- [To do]:
Each entry below should be printed exactly, with every image left out.

[[ Data records open ]]

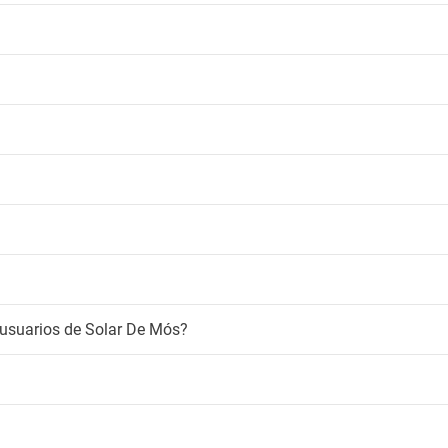
para fumadores
Bares
i
Bar
Bar en la piscina
atis
Café / té en áreas comunes
Snack-bar
 usuarios de Solar De Mós?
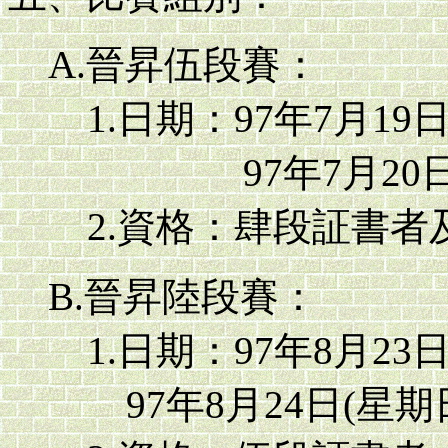
A.晉昇伍段賽：
1.日期：97年7月19
97年7月20日(
2.資格：肆段証書者
B.晉昇陸段賽：
1.日期：97年8月23
97年8月24日(星期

[[ Data records closed ]]

- [Solution to the exercise]:
para fumadores
Bares
i
Bar
Bar en la piscina
atis
Café / té en áreas comunes
Snack-bar
 usuarios de Solar De Mós?
A.晉昇伍段賽：
1.日期：97年7月19
97年7月20日(
2.資格：肆段証書者
B.晉昇陸段賽：
1.日期：97年8月23
97年8月24日(星期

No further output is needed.